- What to do
Among the entries that follow, how many lines contain the word "none"? Give the number alone.

Top of Data for analysis

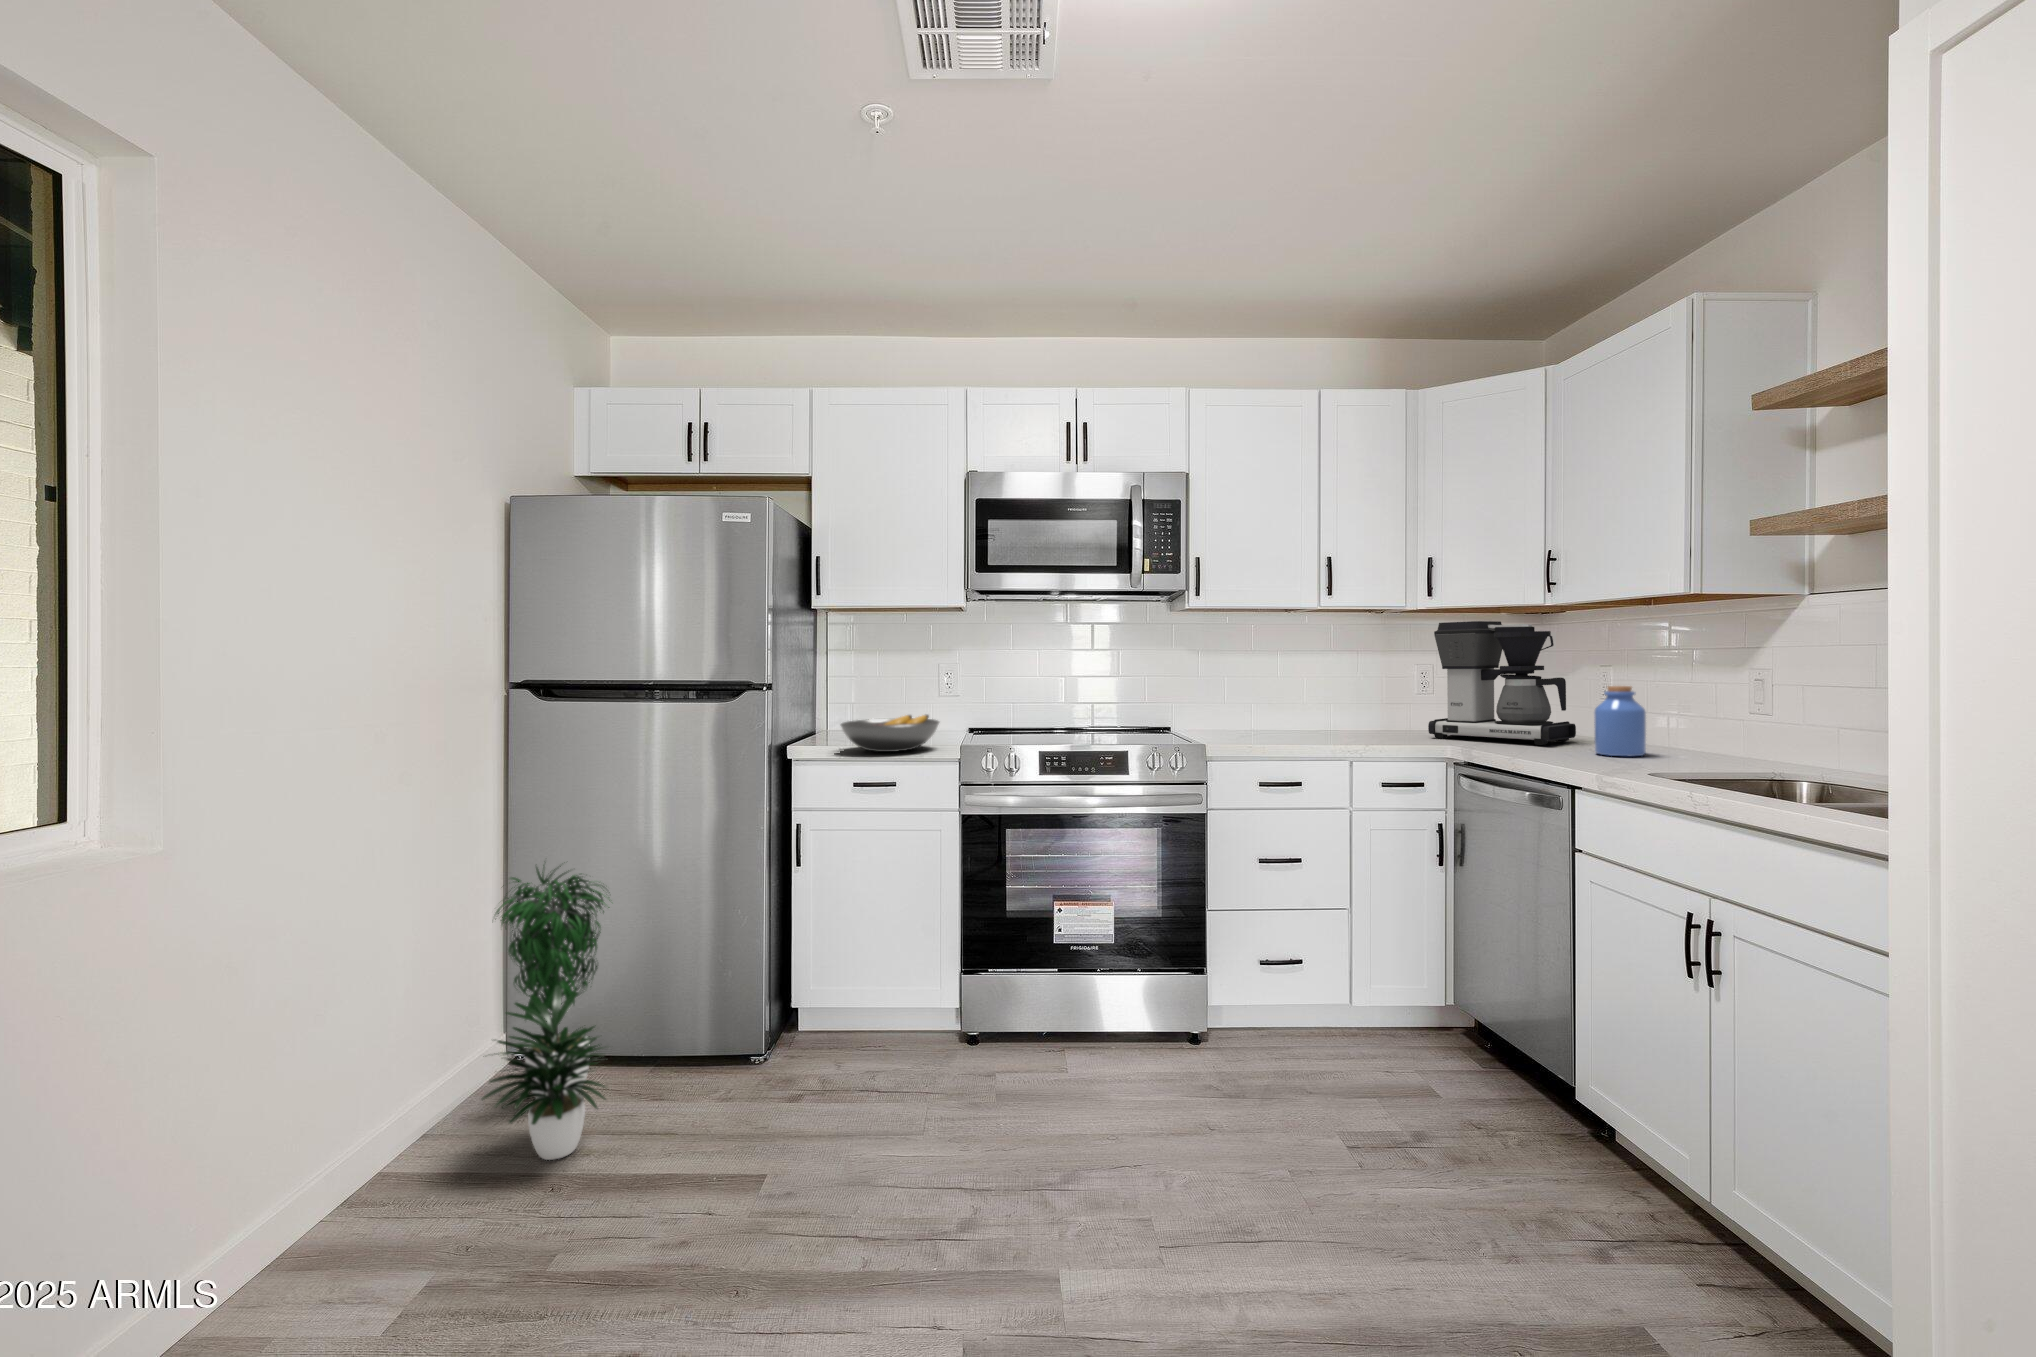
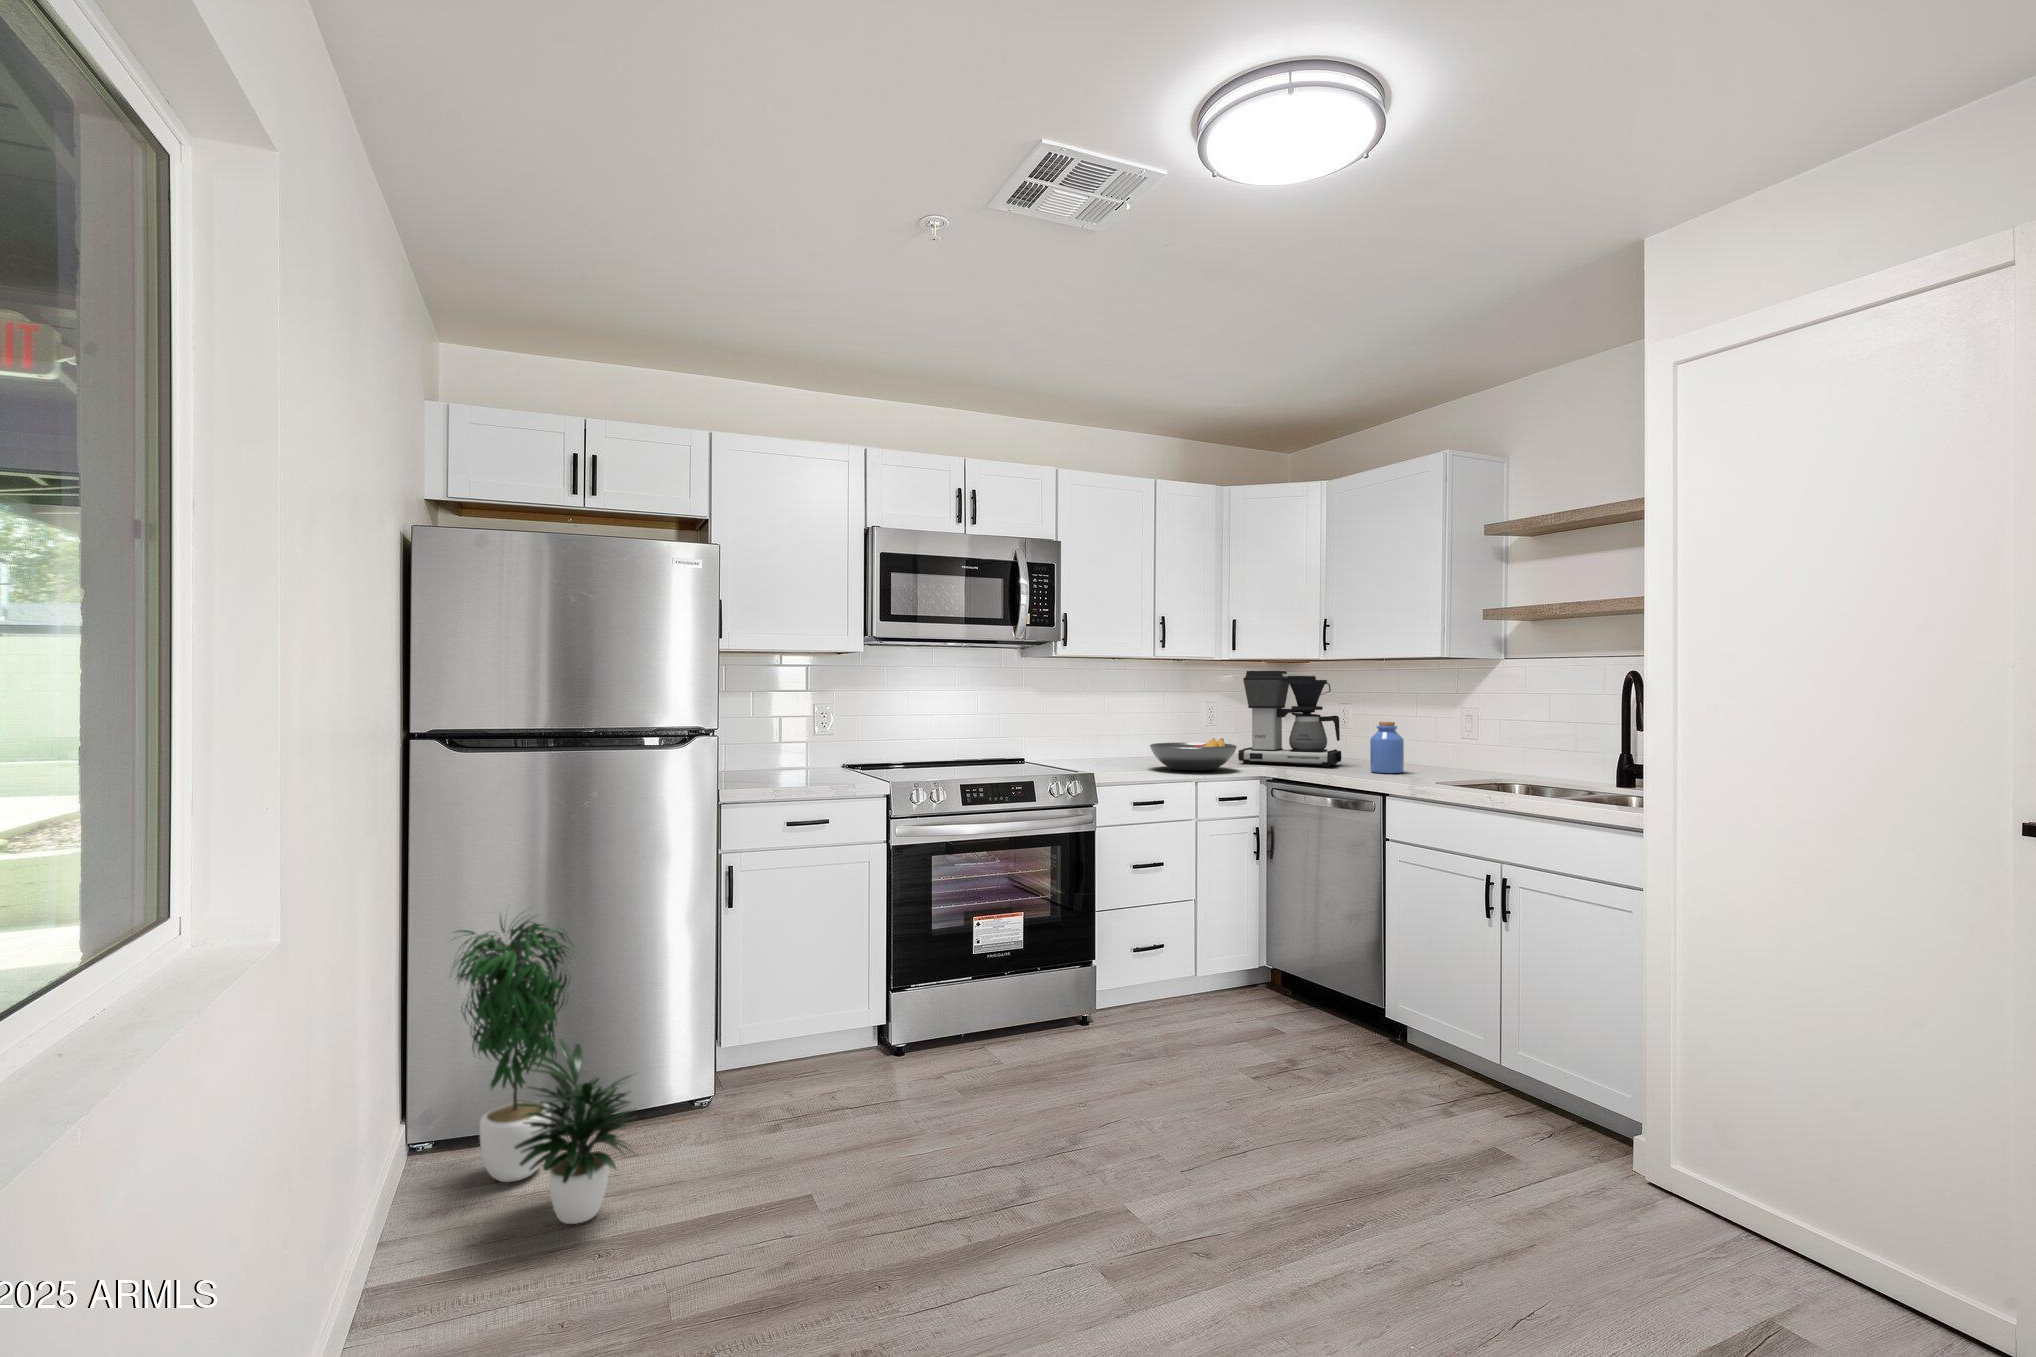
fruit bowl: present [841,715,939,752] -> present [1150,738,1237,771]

Bottom of Data for analysis
Top of Data for analysis

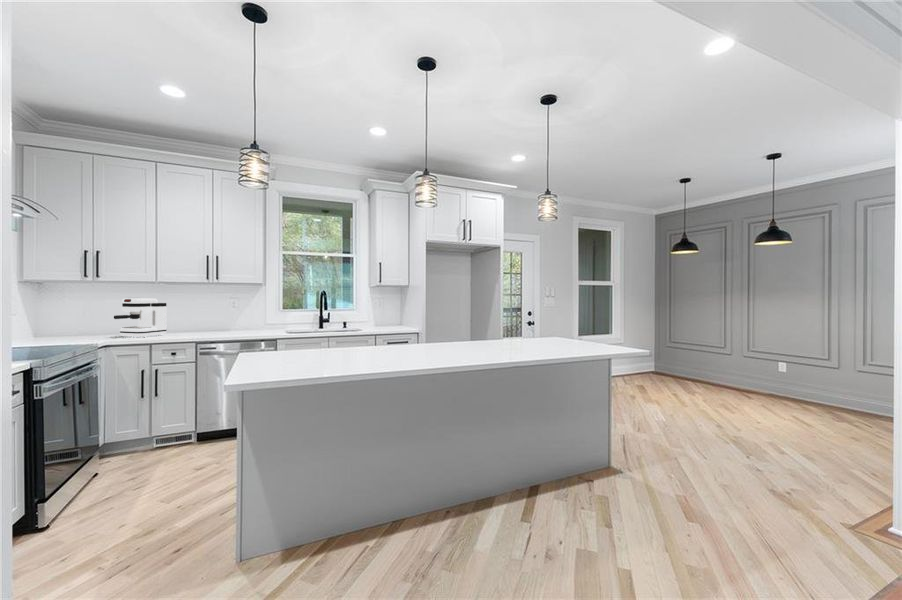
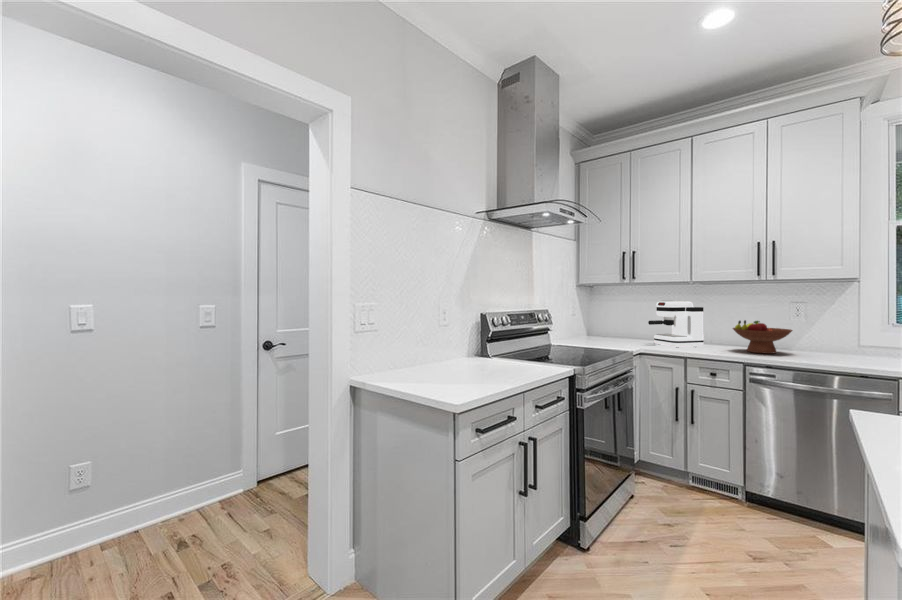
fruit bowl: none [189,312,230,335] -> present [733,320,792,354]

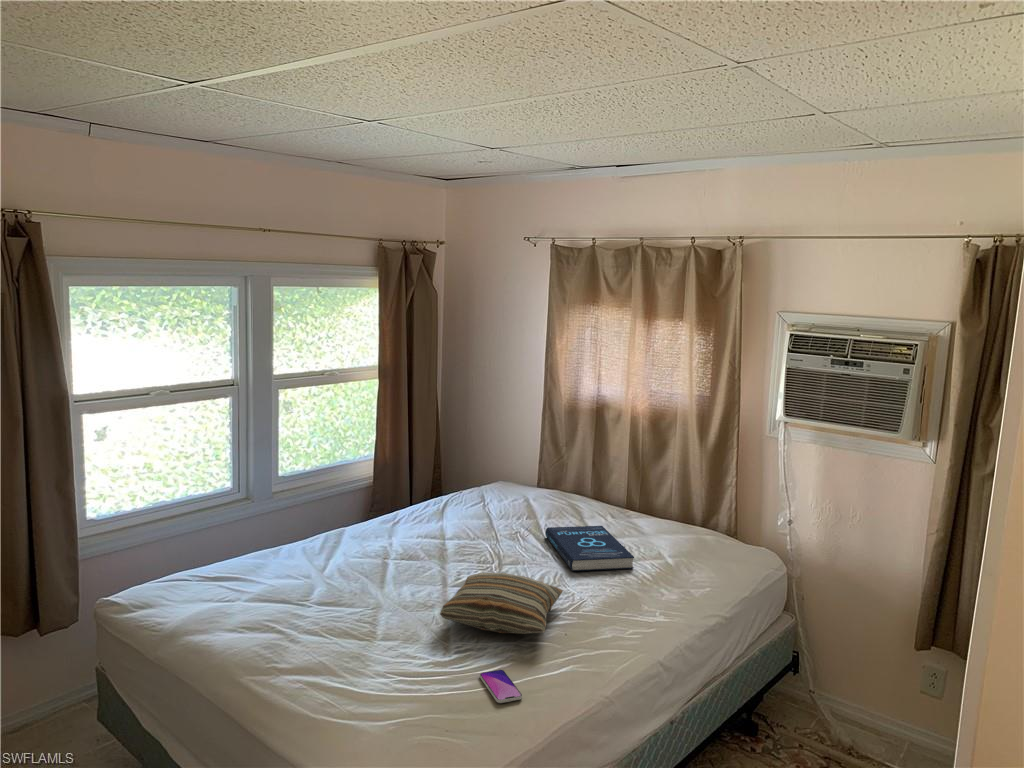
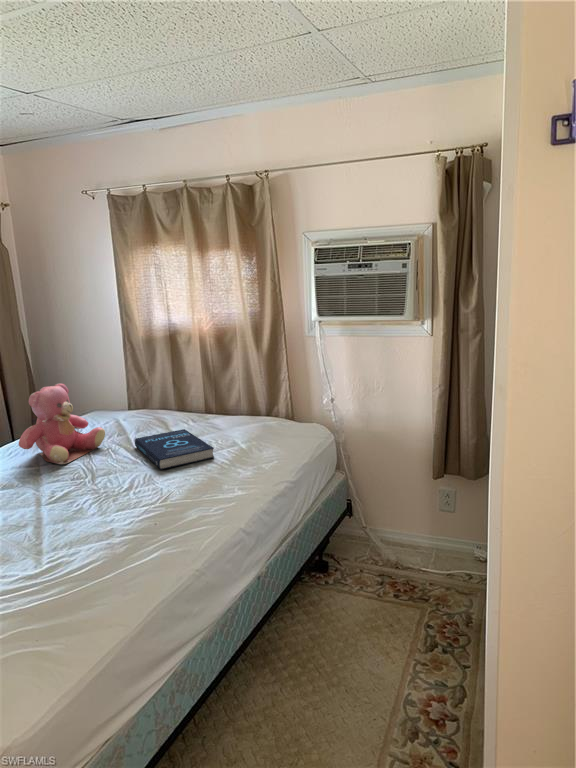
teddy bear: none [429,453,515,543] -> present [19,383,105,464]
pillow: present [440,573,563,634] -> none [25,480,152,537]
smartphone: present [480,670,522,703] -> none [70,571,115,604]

Bottom of Data for analysis

- Your response
4